All 25 Chinese tutoring companies listed on stock markets at home or overseas no longer offer academic tutoring services to primary and middle school students following government efforts to alleviate students' academic workloads, according to the Ministry of Education.
An unnamed official with the ministry's department for supervision of after-school tutoring said the number of offline tutoring institutions for primary and middle school students has been slashed by 92 percent from 124,000 to 9,728 and online ones by 87 percent from 263 to 34.
All remaining tutoring institutions have been turned into nonprofit organizations and all of their prepaid tutoring fees, totaling 13 billion yuan ($2 billion), are under government supervision, the official said.
All provincial-level regions have released guidance rates for tutoring courses based on local conditions, and the rates have been decreased by more than 40 percent compared with those before the "double reduction" policy was introduced, he said.
According to the policy, which aims to reduce the amount of academic tutoring and lessen the homework burden faced by primary and middle school students, academic tutoring institutions are banned from going public for financing, and investment in them by listed companies and foreign capital is barred.
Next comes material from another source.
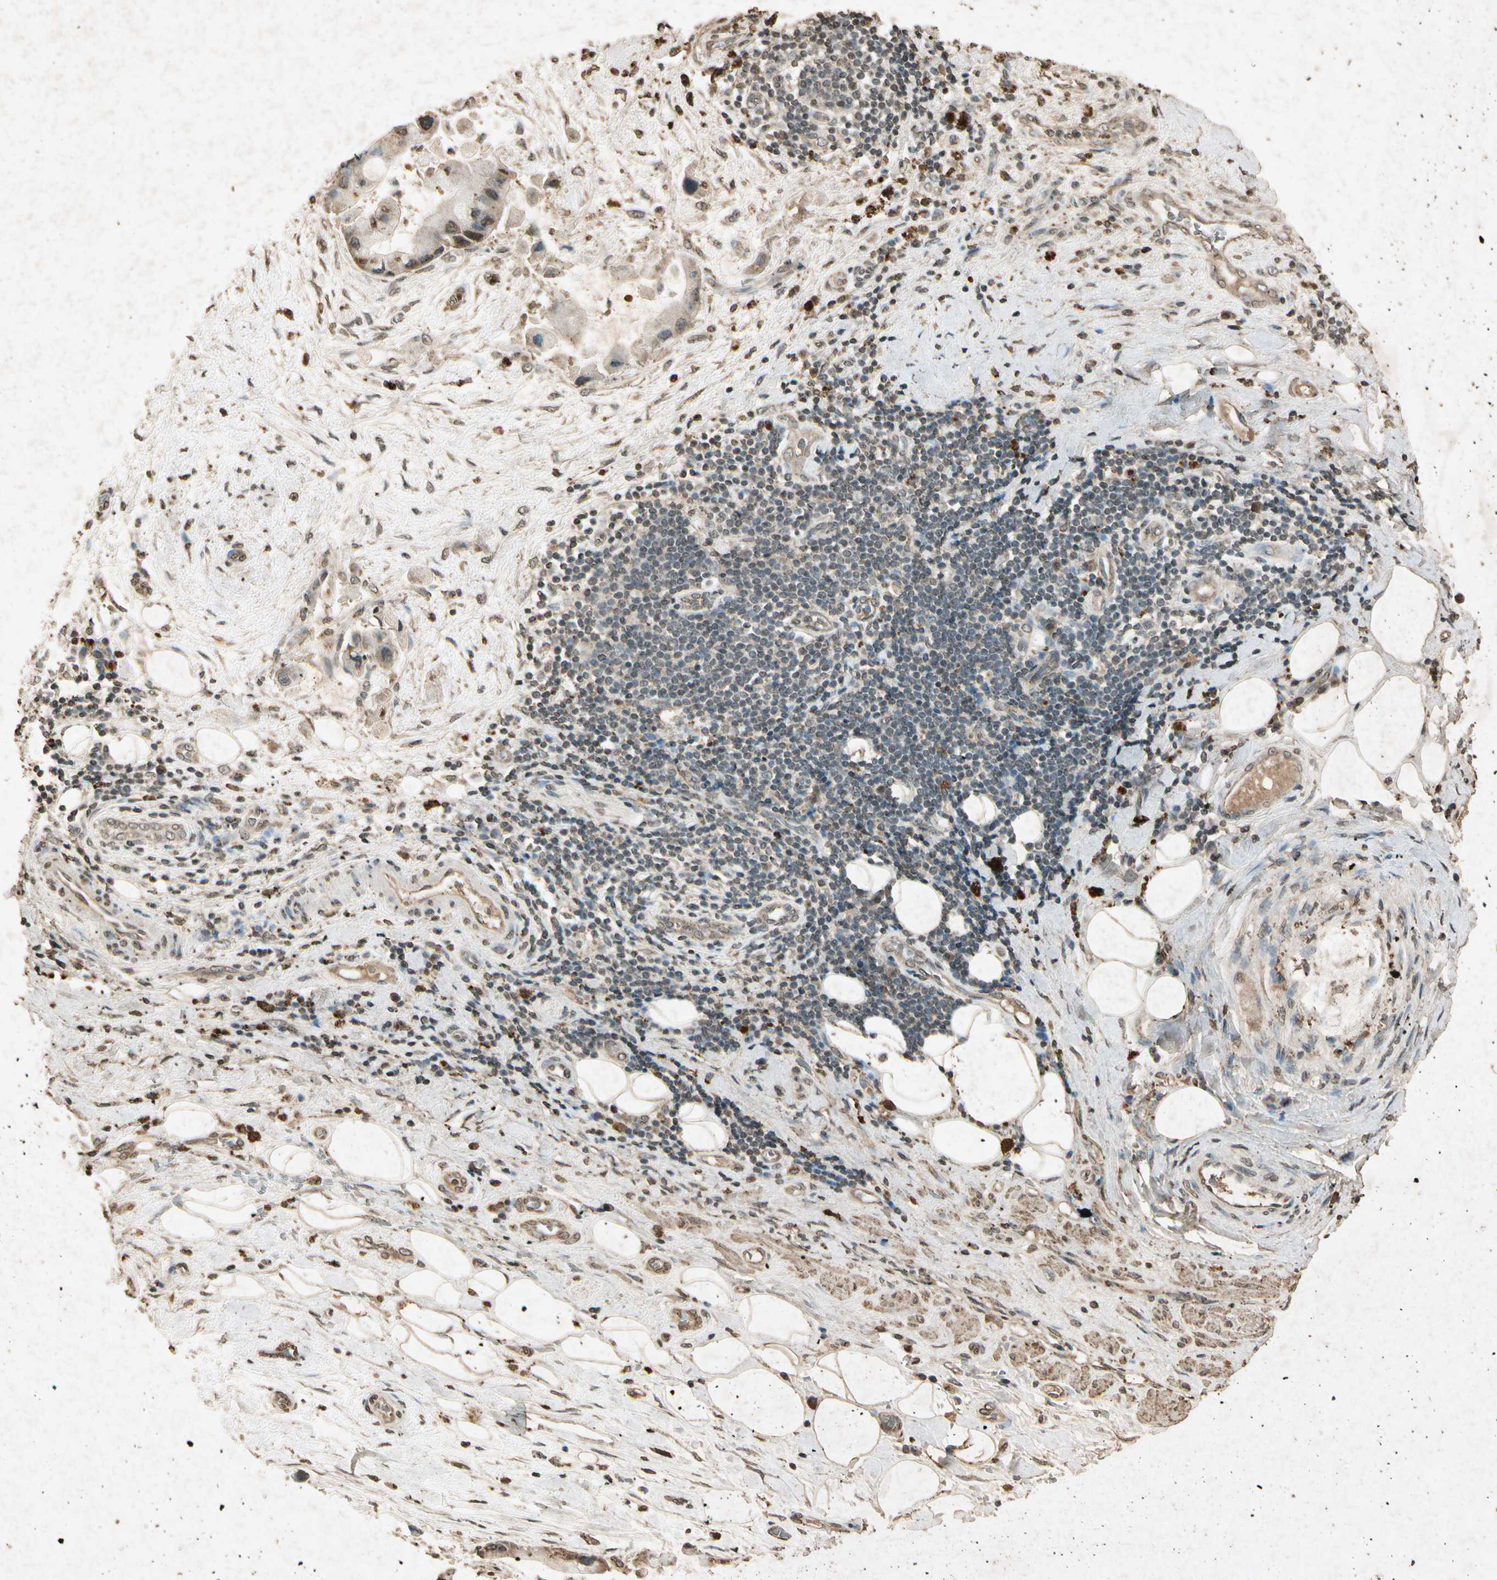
{"staining": {"intensity": "moderate", "quantity": "25%-75%", "location": "cytoplasmic/membranous"}, "tissue": "liver cancer", "cell_type": "Tumor cells", "image_type": "cancer", "snomed": [{"axis": "morphology", "description": "Normal tissue, NOS"}, {"axis": "morphology", "description": "Cholangiocarcinoma"}, {"axis": "topography", "description": "Liver"}, {"axis": "topography", "description": "Peripheral nerve tissue"}], "caption": "The histopathology image exhibits immunohistochemical staining of liver cholangiocarcinoma. There is moderate cytoplasmic/membranous staining is seen in approximately 25%-75% of tumor cells.", "gene": "GC", "patient": {"sex": "male", "age": 50}}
A recent guideline issued by the ministries of education and justice and the State Commission Office for Public Sector Reform said institutions and people caught seriously violating extracurricular tutoring regulations will face hefty fines and a lifetime ban from working in the education sector.
The official said "serious violations" are defined as national or cross-regional incidents that lead to significant impacts and grave danger, and "hefty fines" means one to five times their illegal gains.
The ministry is working on a new guideline on the specifics of administrative punishment, he added.
The double reduction policy also stipulated that academic tutoring companies for high school students should conform with the requirements for primary and middle school students.
The official said local governments are following the policy closely in regulating tutoring companies for high school students.
The Minors Protection Law stipulates that proper arrangements should be made for children's academic studies so that they have time for rest, leisure and physical exercise.
High schools should make efforts to meet the academic study demands of students and parents so children do not need to attend tutoring courses, the official said, adding that no school-organized tutoring courses are allowed during public holidays.
Zhang Ying, deputy director of Liaoning Provincial Department of Education, said the number of academic tutoring institutions for primary and middle school students in the province has fallen by 99.9 percent, and Shenyang, the provincial capital, now has no such institutions.
A grassroots supervision system for extracurricular tutoring consisting of subdistrict and community workers has been established, he said.
More than 300 community workers in a district in the city of Fuxin had used their cellphones to record violations, he added.
Lou Weimin, director of the Jinhua education bureau in Zhejiang province, said family expenditure on extracurricular tutoring in the city has been reduced by 91.8 percent from 904 million yuan to 83 million yuan.
To spur local governments into action, the city has ranked its counties and districts on their double reduction progress every month since October, he said.
The city has more than 6,000 community workers conducting daily inspections on illegal tutoring within their jurisdictions and they have reported more than 3,100 violations, Lou said.
It has also implemented a rating system for remaining tutoring institutions. Those who obtain four out of five stars are allowed to conduct after-school services at public schools, he added.